WHAT THE TASK ASKS -> Every line of the data below should be repeated exactly, and no picture should be copied.

DATASET ->

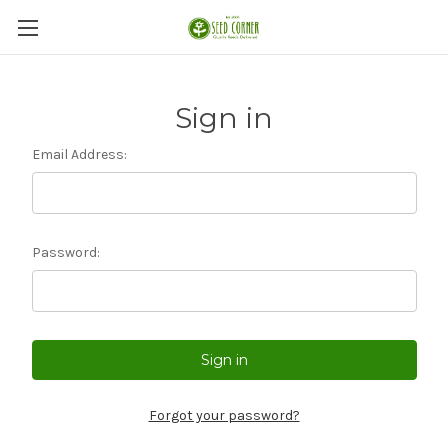
Sign in
Email Address:
Password:
Forgot your password?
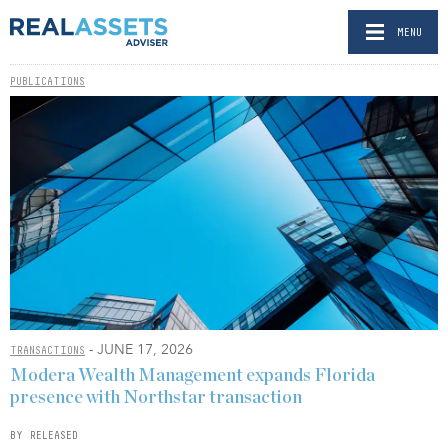
MENU
PUBLICATIONS
- JUNE 17, 2026
TRANSACTIONS
Modera Wealth Management expands Florida
presence with Northstar transaction
BY RELEASED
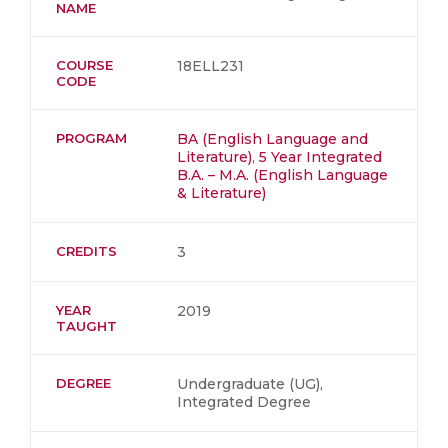
NAME
COURSE
18ELL231
CODE
PROGRAM
BA (English Language and
Literature)
,
5 Year Integrated
B.A. – M.A. (English Language
& Literature)
CREDITS
3
YEAR
2019
TAUGHT
DEGREE
Undergraduate (UG),
Integrated Degree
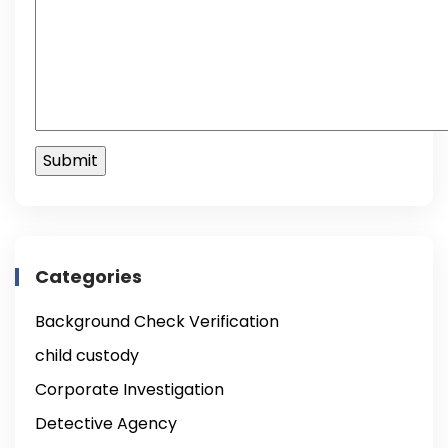
Categories
Background Check Verification
child custody
Corporate Investigation
Detective Agency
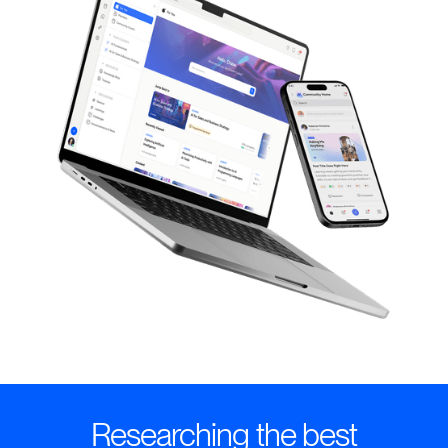
Researching the best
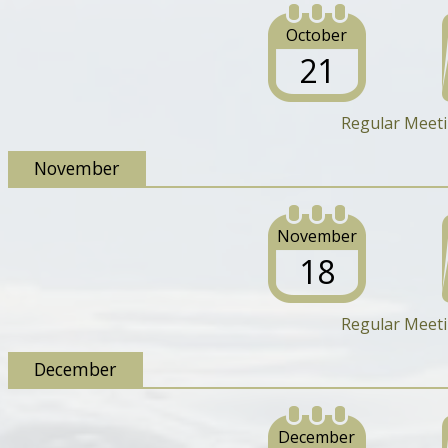
October
21
Regular Meet
November
November
18
Regular Meet
December
December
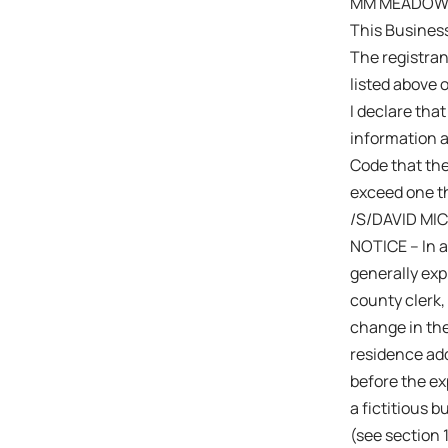
MM MEADOWOO
This Busines
The registra
listed above 
I declare that
information a
Code that the
exceed one th
/S/DAVID MI
NOTICE – In a
generally expi
county clerk,
change in the
residence add
before the exp
a fictitious 
(see section 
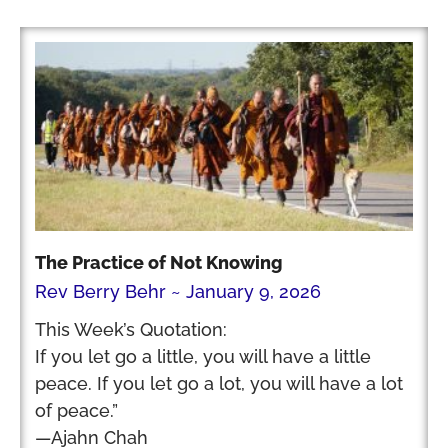
The Practice of Not Knowing
Rev Berry Behr
January 9, 2026
This Week’s Quotation:
If you let go a little, you will have a little
peace. If you let go a lot, you will have a lot
of peace.”
—Ajahn Chah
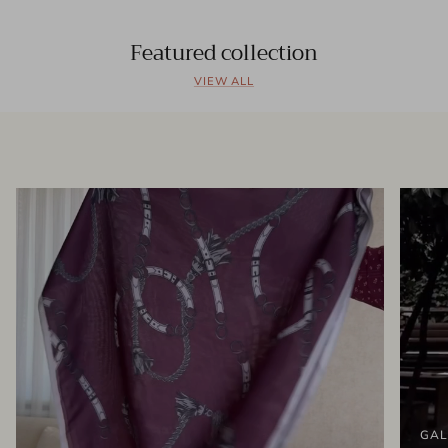
Featured collection
VIEW ALL
GAL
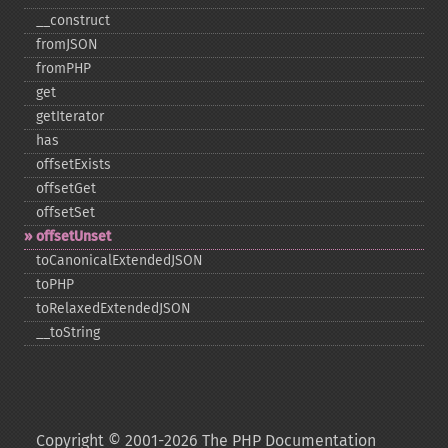
_​_​construct
fromJSON
fromPHP
get
getIterator
has
offsetExists
offsetGet
offsetSet
offsetUnset
toCanonicalExtendedJSON
toPHP
toRelaxedExtendedJSON
_​_​toString
Copyright © 2001-2026 The PHP Documentation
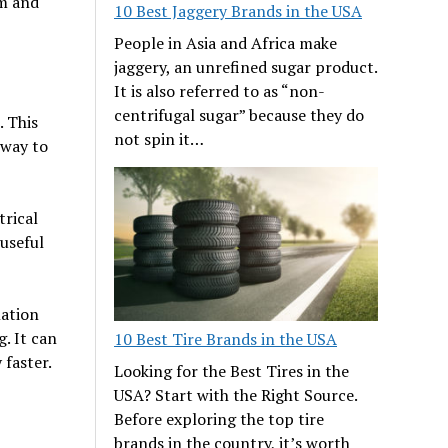
rm and
10 Best Jaggery Brands in the USA
People in Asia and Africa make
jaggery, an unrefined sugar product.
It is also referred to as “non-
centrifugal sugar” because they do
. This
not spin it…
 way to
trical
useful
lation
. It can
10 Best Tire Brands in the USA
faster.
Looking for the Best Tires in the
USA? Start with the Right Source.
Before exploring the top tire
brands in the country, it’s worth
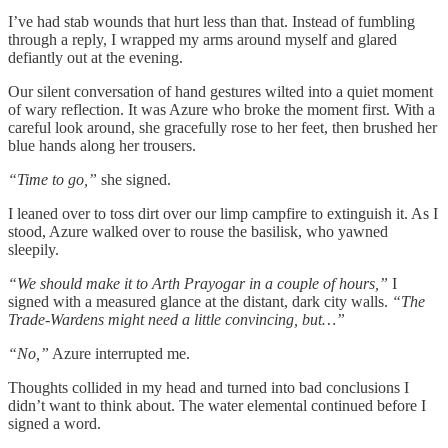
I’ve had stab wounds that hurt less than that. Instead of fumbling
through a reply, I wrapped my arms around myself and glared
defiantly out at the evening.
Our silent conversation of hand gestures wilted into a quiet moment
of wary reflection. It was Azure who broke the moment first. With a
careful look around, she gracefully rose to her feet, then brushed her
blue hands along her trousers.
“Time to go,”
she signed.
I leaned over to toss dirt over our limp campfire to extinguish it. As I
stood, Azure walked over to rouse the basilisk, who yawned
sleepily.
“We should make it to Arth Prayogar in a couple of hours,”
I
signed with a measured glance at the distant, dark city walls.
“The
Trade-Wardens might need a little convincing, but…”
“No,”
Azure interrupted me.
Thoughts collided in my head and turned into bad conclusions I
didn’t want to think about. The water elemental continued before I
signed a word.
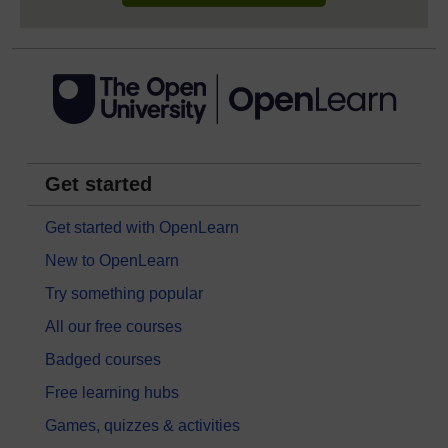
Get started
Get started with OpenLearn
New to OpenLearn
Try something popular
All our free courses
Badged courses
Free learning hubs
Games, quizzes & activities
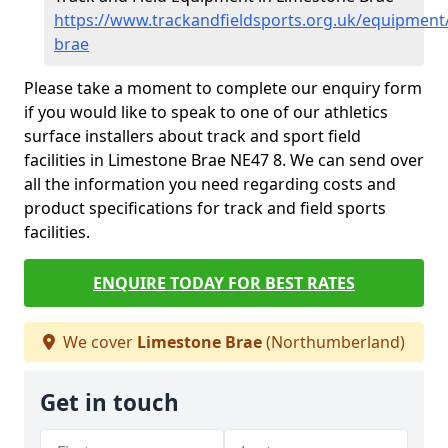
https://www.trackandfieldsports.org.uk/equipmen
brae
Please take a moment to complete our enquiry form
if you would like to speak to one of our athletics
surface installers about track and sport field
facilities in Limestone Brae NE47 8. We can send over
all the information you need regarding costs and
product specifications for track and field sports
facilities.
ENQUIRE TODAY FOR BEST RATES
We cover
Limestone Brae
(Northumberland)
Get in touch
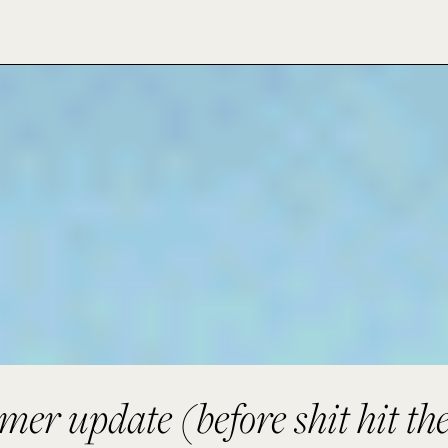
er update (before shit hit the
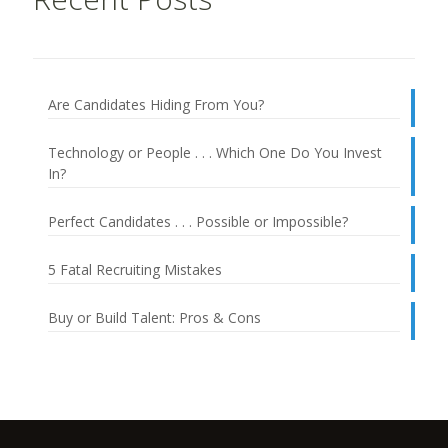
Are Candidates Hiding From You?
Technology or People . . . Which One Do You Invest
In?
Perfect Candidates . . . Possible or Impossible?
5 Fatal Recruiting Mistakes
Buy or Build Talent: Pros & Cons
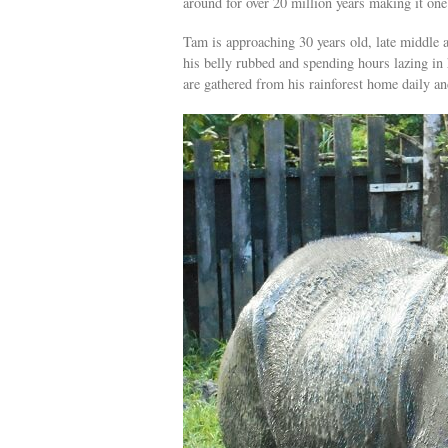
around for over 20 million years making it on
Tam is approaching 30 years old, late middle 
his belly rubbed and spending hours lazing in 
are gathered from his rainforest home daily an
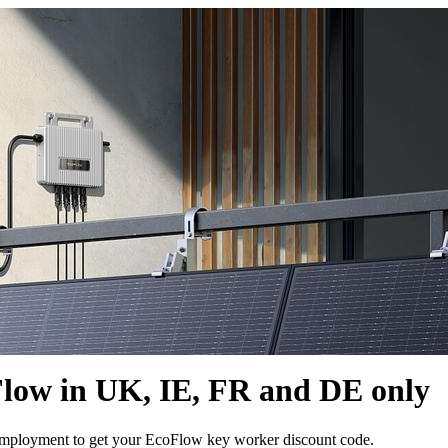
Flow in UK, IE, FR and DE only
 employment to get your EcoFlow key worker discount code.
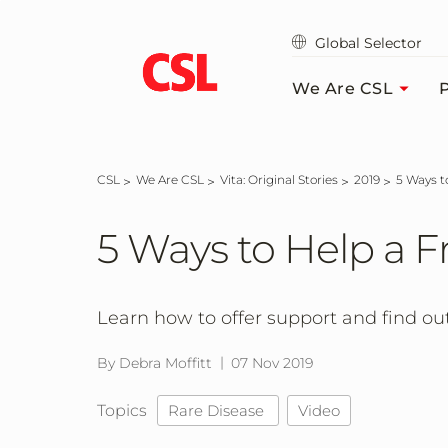
Skip
to
Global Selector
main
content
We Are CSL
P
CSL
We Are CSL
Vita: Original Stories
2019
5 Ways 
5 Ways to Help a 
Learn how to offer support and find out
By Debra Moffitt
07 Nov 2019
Topics
Rare Disease
Video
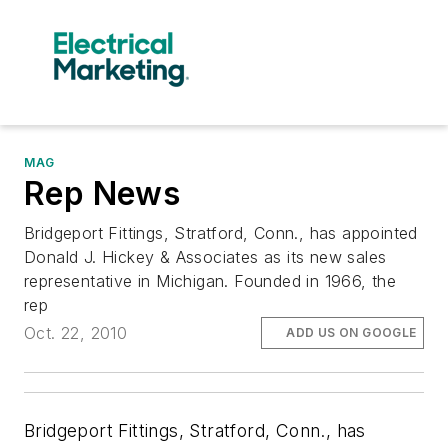
MAG
Rep News
Bridgeport Fittings, Stratford, Conn., has appointed
Donald J. Hickey & Associates as its new sales
representative in Michigan. Founded in 1966, the
rep
Oct. 22, 2010
ADD US ON GOOGLE
Bridgeport Fittings, Stratford, Conn.,
has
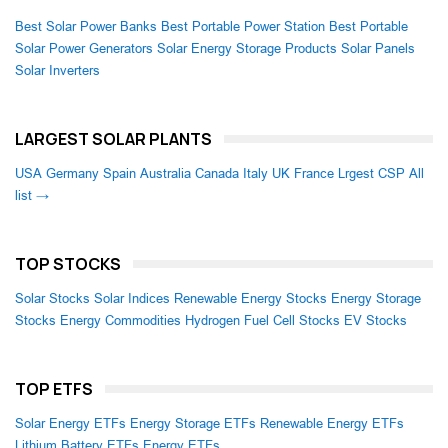
Best Solar Power Banks
Best Portable Power Station
Best Portable
Solar Power Generators
Solar Energy Storage Products
Solar Panels
Solar Inverters
LARGEST SOLAR PLANTS
USA
Germany
Spain
Australia
Canada
Italy
UK
France
Lrgest CSP
All
list →
TOP STOCKS
Solar Stocks
Solar Indices
Renewable Energy Stocks
Energy Storage
Stocks
Energy Commodities
Hydrogen Fuel Cell Stocks
EV Stocks
TOP ETFS
Solar Energy ETFs
Energy Storage ETFs
Renewable Energy ETFs
Lithium Battery ETFs
Energy ETFs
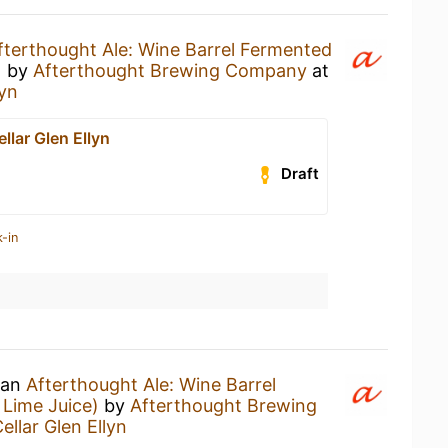
fterthought Ale: Wine Barrel Fermented
)
by
Afterthought Brewing Company
at
lyn
llar Glen Ellyn
Draft
-in
 an
Afterthought Ale: Wine Barrel
Lime Juice)
by
Afterthought Brewing
ellar Glen Ellyn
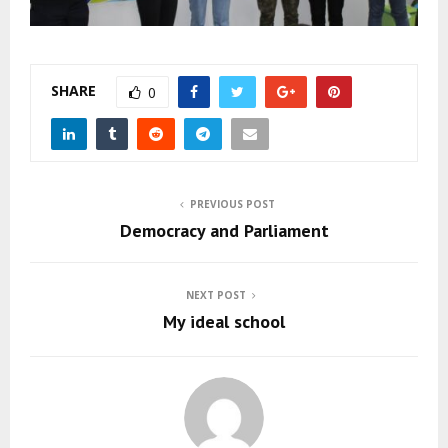
SHARE
0
PREVIOUS POST
Democracy and Parliament
NEXT POST
My ideal school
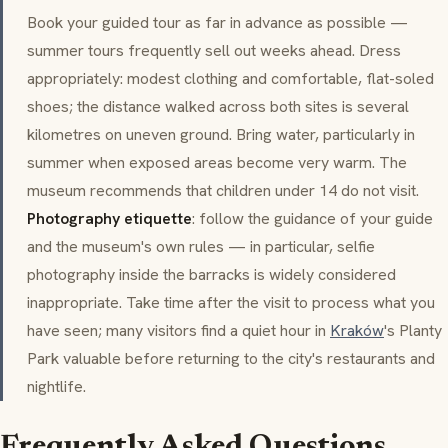
Book your guided tour as far in advance as possible —
summer tours frequently sell out weeks ahead. Dress
appropriately: modest clothing and comfortable, flat-soled
shoes; the distance walked across both sites is several
kilometres on uneven ground. Bring water, particularly in
summer when exposed areas become very warm. The
museum recommends that children under 14 do not visit.
Photography etiquette
: follow the guidance of your guide
and the museum's own rules — in particular, selfie
photography inside the barracks is widely considered
inappropriate. Take time after the visit to process what you
have seen; many visitors find a quiet hour in
Kraków
's Planty
Park valuable before returning to the city's restaurants and
nightlife.
Frequently Asked Questions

SOLUTION TO THIS TASK ->
Sign in
Email Address:
Password:
Forgot your password?
MENU
PUBLICATIONS
- JUNE 17, 2026
TRANSACTIONS
Modera Wealth Management expands Florida
presence with Northstar transaction
BY RELEASED
NAME
COURSE
18ELL231
CODE
PROGRAM
BA (English Language and
Literature)
,
5 Year Integrated
B.A. – M.A. (English Language
& Literature)
CREDITS
3
YEAR
2019
TAUGHT
DEGREE
Undergraduate (UG),
Integrated Degree
Categories
Background Check Verification
child custody
Corporate Investigation
Detective Agency
Researching the best
October
21
Regular Meet
November
November
18
Regular Meet
December
December
MM MEADOWOO
This Busines
The registra
listed above 
I declare that
information a
Code that the
exceed one th
/S/DAVID MI
NOTICE – In a
generally expi
county clerk,
change in the
residence add
before the exp
a fictitious 
(see section 
The Practice of Not Knowing
Rev Berry Behr
January 9, 2026
This Week’s Quotation:
If you let go a little, you will have a little
peace. If you let go a lot, you will have a lot
of peace.”
—Ajahn Chah
Featured collection
VIEW ALL
GAL
_​_​construct
fromJSON
fromPHP
get
getIterator
has
offsetExists
offsetGet
offsetSet
offsetUnset
toCanonicalExtendedJSON
toPHP
toRelaxedExtendedJSON
_​_​toString
Copyright © 2001-2026 The PHP Documentation
rm and
10 Best Jaggery Brands in the USA
People in Asia and Africa make
jaggery, an unrefined sugar product.
It is also referred to as “non-
centrifugal sugar” because they do
. This
not spin it…
 way to
trical
useful
lation
. It can
10 Best Tire Brands in the USA
faster.
Looking for the Best Tires in the
USA? Start with the Right Source.
Before exploring the top tire
brands in the country, it’s worth
I’ve had stab wounds that hurt less than that. Instead of fumbling
through a reply, I wrapped my arms around myself and glared
defiantly out at the evening.
Our silent conversation of hand gestures wilted into a quiet moment
of wary reflection. It was Azure who broke the moment first. With a
careful look around, she gracefully rose to her feet, then brushed her
blue hands along her trousers.
“Time to go,”
she signed.
I leaned over to toss dirt over our limp campfire to extinguish it. As I
stood, Azure walked over to rouse the basilisk, who yawned
sleepily.
“We should make it to Arth Prayogar in a couple of hours,”
I
signed with a measured glance at the distant, dark city walls.
“The
Trade-Wardens might need a little convincing, but…”
“No,”
Azure interrupted me.
Thoughts collided in my head and turned into bad conclusions I
didn’t want to think about. The water elemental continued before I
signed a word.
Get started
Get started with OpenLearn
New to OpenLearn
Try something popular
All our free courses
Badged courses
Free learning hubs
Games, quizzes & activities
https://www.trackandfieldsports.org.uk/equipmen
brae
Please take a moment to complete our enquiry form
if you would like to speak to one of our athletics
surface installers about track and sport field
facilities in Limestone Brae NE47 8. We can send over
all the information you need regarding costs and
product specifications for track and field sports
facilities.
ENQUIRE TODAY FOR BEST RATES
We cover
Limestone Brae
(Northumberland)
Get in touch
er update (before shit hit the
Are Candidates Hiding From You?
Technology or People . . . Which One Do You Invest
In?
Perfect Candidates . . . Possible or Impossible?
5 Fatal Recruiting Mistakes
Buy or Build Talent: Pros & Cons
around for over 20 million years making it on
Tam is approaching 30 years old, late middle 
his belly rubbed and spending hours lazing in 
are gathered from his rainforest home daily an
Flow in UK, IE, FR and DE only
 employment to get your EcoFlow key worker discount code.
Skip
to
Global Selector
main
content
We Are CSL
P
CSL
We Are CSL
Vita: Original Stories
2019
5 Ways 
5 Ways to Help a 
Learn how to offer support and find out
By Debra Moffitt
07 Nov 2019
Topics
Rare Disease
Video
MAG
Rep News
Bridgeport Fittings, Stratford, Conn., has appointed
Donald J. Hickey & Associates as its new sales
representative in Michigan. Founded in 1966, the
rep
Oct. 22, 2010
ADD US ON GOOGLE
Bridgeport Fittings, Stratford, Conn.,
has
Best Solar Power Banks
Best Portable Power Station
Best Portable
Solar Power Generators
Solar Energy Storage Products
Solar Panels
Solar Inverters
LARGEST SOLAR PLANTS
USA
Germany
Spain
Australia
Canada
Italy
UK
France
Lrgest CSP
All
list →
TOP STOCKS
Solar Stocks
Solar Indices
Renewable Energy Stocks
Energy Storage
Stocks
Energy Commodities
Hydrogen Fuel Cell Stocks
EV Stocks
TOP ETFS
Solar Energy ETFs
Energy Storage ETFs
Renewable Energy ETFs
Lithium Battery ETFs
Energy ETFs
fterthought Ale: Wine Barrel Fermented
)
by
Afterthought Brewing Company
at
lyn
llar Glen Ellyn
Draft
-in
 an
Afterthought Ale: Wine Barrel
Lime Juice)
by
Afterthought Brewing
ellar Glen Ellyn
SHARE
0
PREVIOUS POST
Democracy and Parliament
NEXT POST
My ideal school
Book your guided tour as far in advance as possible —
summer tours frequently sell out weeks ahead. Dress
appropriately: modest clothing and comfortable, flat-soled
shoes; the distance walked across both sites is several
kilometres on uneven ground. Bring water, particularly in
summer when exposed areas become very warm. The
museum recommends that children under 14 do not visit.
Photography etiquette
: follow the guidance of your guide
and the museum's own rules — in particular, selfie
photography inside the barracks is widely considered
inappropriate. Take time after the visit to process what you
have seen; many visitors find a quiet hour in
Kraków
's Planty
Park valuable before returning to the city's restaurants and
nightlife.
Frequently Asked Questions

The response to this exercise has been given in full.